Metal oxides have been ideal host materials for a wide range of applications like catalysis, energy storage, and electronic devices, owing to their inherent stability and easy tunability of their properties. In recent times, there has been a significant effort to couple these properties with the effects of confinement that is unique to lower dimensional structures like 2D materials, in order to further enhance the range of applications of these materials. The primary bottleneck in these efforts is the lack of van der Waals layered bulk structures for oxides that could provide an immediately apparent cleavage plane^[1,2] to form low-dimensional oxides. A recent work by Wang et al^[3], eliminates this prerequisite by starting with layered transition metal dichalcogenide(TMDC) as a precursor, followed by a controlled oxidation of the top layers, resulting in quasi 1D nanoscrolls of a corresponding transition metal oxide. In this work, we use first-principles calculations to build a method to establish the feasibility of forming oxide nanoscrolls from TMDC precursors. We first devise a theoretical screening method to identify potential precursor TMDCs by an extensive search of current materials databases. We then proceed to find DFT-calculated physical parameters of possible nanoscroll structures and consequently use them to fit a physio-mechanical model of scrolls in order to predict the exact geometry of these structures. We finally use ab initio molecular dynamics calculations coupled with GW-calculated electronic structures to establish the performance of these structures as materials for photocatalytic water-splitting and H₂ storage.

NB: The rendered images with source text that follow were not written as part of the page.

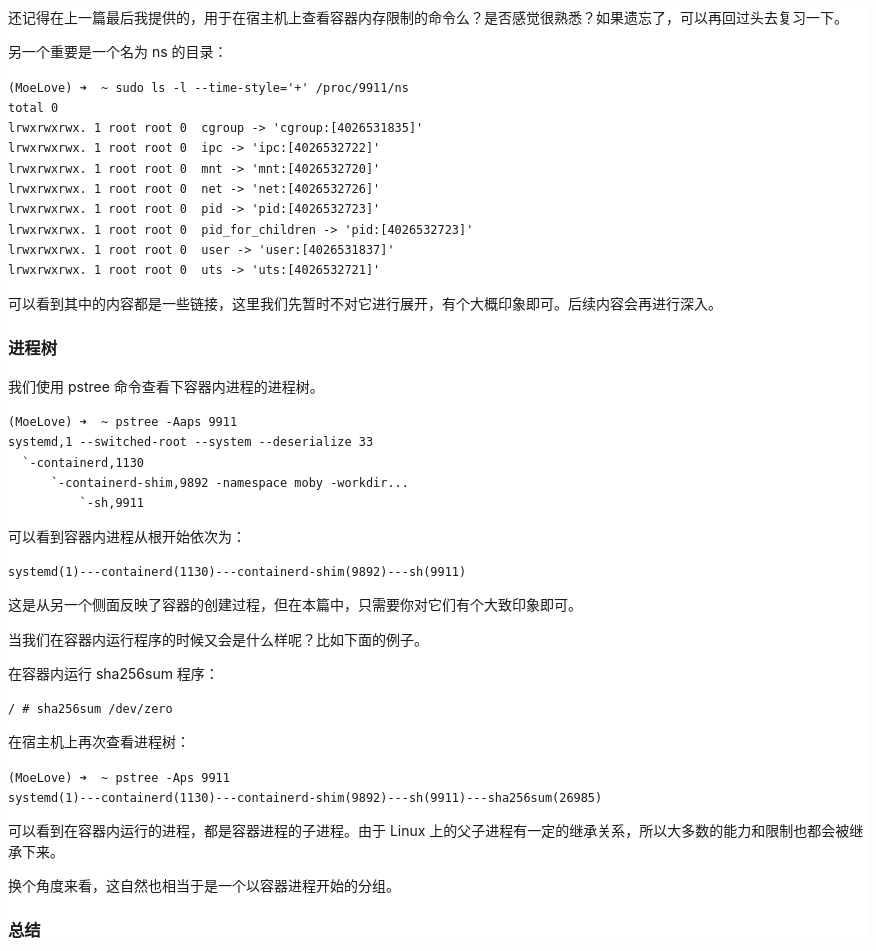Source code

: 还记得在上一篇最后我提供的，用于在宿主机上查看容器内存限制的命令么？是否感觉很熟悉？如果遗忘了，可以再回过头去复习一下。

另一个重要是一个名为 ns 的目录：

    
    
    (MoeLove) ➜  ~ sudo ls -l --time-style='+' /proc/9911/ns  
    total 0
    lrwxrwxrwx. 1 root root 0  cgroup -> 'cgroup:[4026531835]'
    lrwxrwxrwx. 1 root root 0  ipc -> 'ipc:[4026532722]'
    lrwxrwxrwx. 1 root root 0  mnt -> 'mnt:[4026532720]'
    lrwxrwxrwx. 1 root root 0  net -> 'net:[4026532726]'
    lrwxrwxrwx. 1 root root 0  pid -> 'pid:[4026532723]'
    lrwxrwxrwx. 1 root root 0  pid_for_children -> 'pid:[4026532723]'
    lrwxrwxrwx. 1 root root 0  user -> 'user:[4026531837]'
    lrwxrwxrwx. 1 root root 0  uts -> 'uts:[4026532721]'
    

可以看到其中的内容都是一些链接，这里我们先暂时不对它进行展开，有个大概印象即可。后续内容会再进行深入。

### 进程树

我们使用 pstree 命令查看下容器内进程的进程树。

    
    
    (MoeLove) ➜  ~ pstree -Aaps 9911                                   
    systemd,1 --switched-root --system --deserialize 33
      `-containerd,1130
          `-containerd-shim,9892 -namespace moby -workdir...
              `-sh,9911
    

可以看到容器内进程从根开始依次为：

    
    
    systemd(1)---containerd(1130)---containerd-shim(9892)---sh(9911)
    

这是从另一个侧面反映了容器的创建过程，但在本篇中，只需要你对它们有个大致印象即可。

当我们在容器内运行程序的时候又会是什么样呢？比如下面的例子。

在容器内运行 sha256sum 程序：

    
    
    / # sha256sum /dev/zero
    

在宿主机上再次查看进程树：

    
    
    (MoeLove) ➜  ~ pstree -Aps 9911
    systemd(1)---containerd(1130)---containerd-shim(9892)---sh(9911)---sha256sum(26985)
    

可以看到在容器内运行的进程，都是容器进程的子进程。由于 Linux 上的父子进程有一定的继承关系，所以大多数的能力和限制也都会被继承下来。

换个角度来看，这自然也相当于是一个以容器进程开始的分组。

### 总结
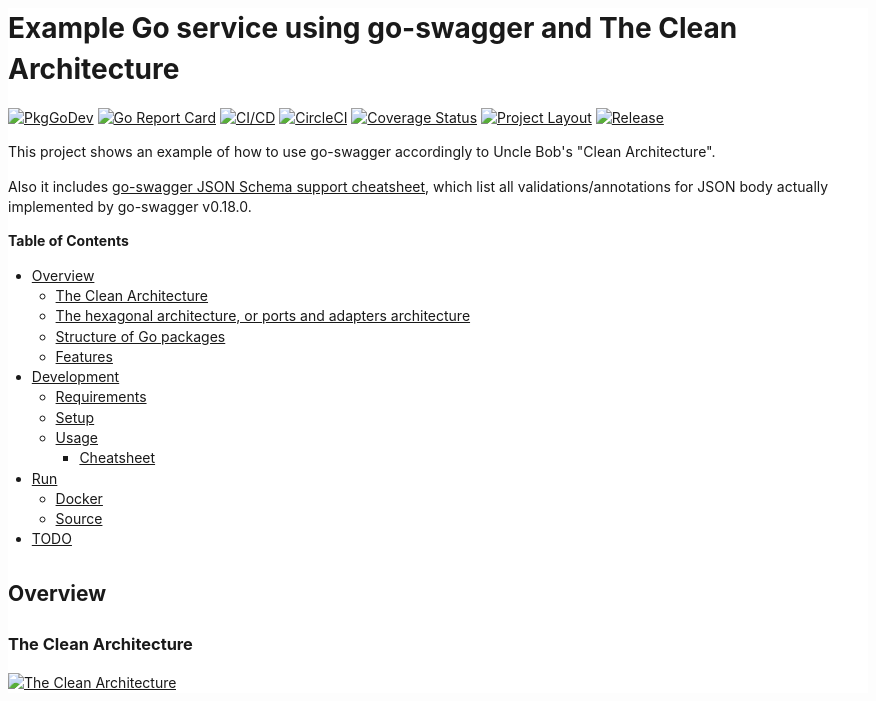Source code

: # Example Go service using go-swagger and The Clean Architecture

[![PkgGoDev](https://pkg.go.dev/badge/github.com/powerman/go-service-example)](https://pkg.go.dev/github.com/powerman/go-service-example)
[![Go Report Card](https://goreportcard.com/badge/github.com/powerman/go-service-example)](https://goreportcard.com/report/github.com/powerman/go-service-example)
[![CI/CD](https://github.com/powerman/go-service-example/workflows/CI/CD/badge.svg?event=push)](https://github.com/powerman/go-service-example/actions?query=workflow%3ACI%2FCD)
[![CircleCI](https://circleci.com/gh/powerman/go-service-example.svg?style=svg)](https://circleci.com/gh/powerman/go-service-example)
[![Coverage Status](https://coveralls.io/repos/github/powerman/go-service-example/badge.svg?branch=master)](https://coveralls.io/github/powerman/go-service-example?branch=master)
[![Project Layout](https://img.shields.io/badge/Standard%20Go-Project%20Layout-informational)](https://github.com/golang-standards/project-layout)
[![Release](https://img.shields.io/github/v/release/powerman/go-service-example)](https://github.com/powerman/go-service-example/releases/latest)

This project shows an example of how to use go-swagger accordingly to
Uncle Bob's "Clean Architecture".

Also it includes [go-swagger JSON Schema support
cheatsheet](docs/json-schema-cheatsheet.yml), which list all
validations/annotations for JSON body actually implemented by go-swagger
v0.18.0.



**Table of Contents**

- [Overview](#overview)
  - [The Clean Architecture](#the-clean-architecture)
  - [The hexagonal architecture, or ports and adapters architecture](#the-hexagonal-architecture-or-ports-and-adapters-architecture)
  - [Structure of Go packages](#structure-of-go-packages)
  - [Features](#features)
- [Development](#development)
  - [Requirements](#requirements)
  - [Setup](#setup)
  - [Usage](#usage)
    - [Cheatsheet](#cheatsheet)
- [Run](#run)
  - [Docker](#docker)
  - [Source](#source)
- [TODO](#todo)



## Overview

### The Clean Architecture

[![The Clean Architecture](https://blog.cleancoder.com/uncle-bob/images/2012-08-13-the-clean-architecture/CleanArchitecture.jpg)](https://blog.cleancoder.com/uncle-bob/2012/08/13/the-clean-architecture.html)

[1] Guo, Yuqi, Gupta, A. et al. "Exfoliation of boron carbide into ultrathin nanosheets." Nanoscale 13.3 (2021): 1652-1662.

[2] Gupta, A., T. Biswas, and A. K. Singh. "Anomalous stability of non-van der Waals bonded B4C nanosheets through surface reconstruction." Journal of Applied Physics 132.24 (2022).

[3] Chu, Ximo S., et al. "Formation of MoO₃ and WO₃ nanoscrolls from MoS₂ and WS₂ with atmospheric air plasma." Journal of Materials Chemistry C 5.43 (2017): 11301-11309.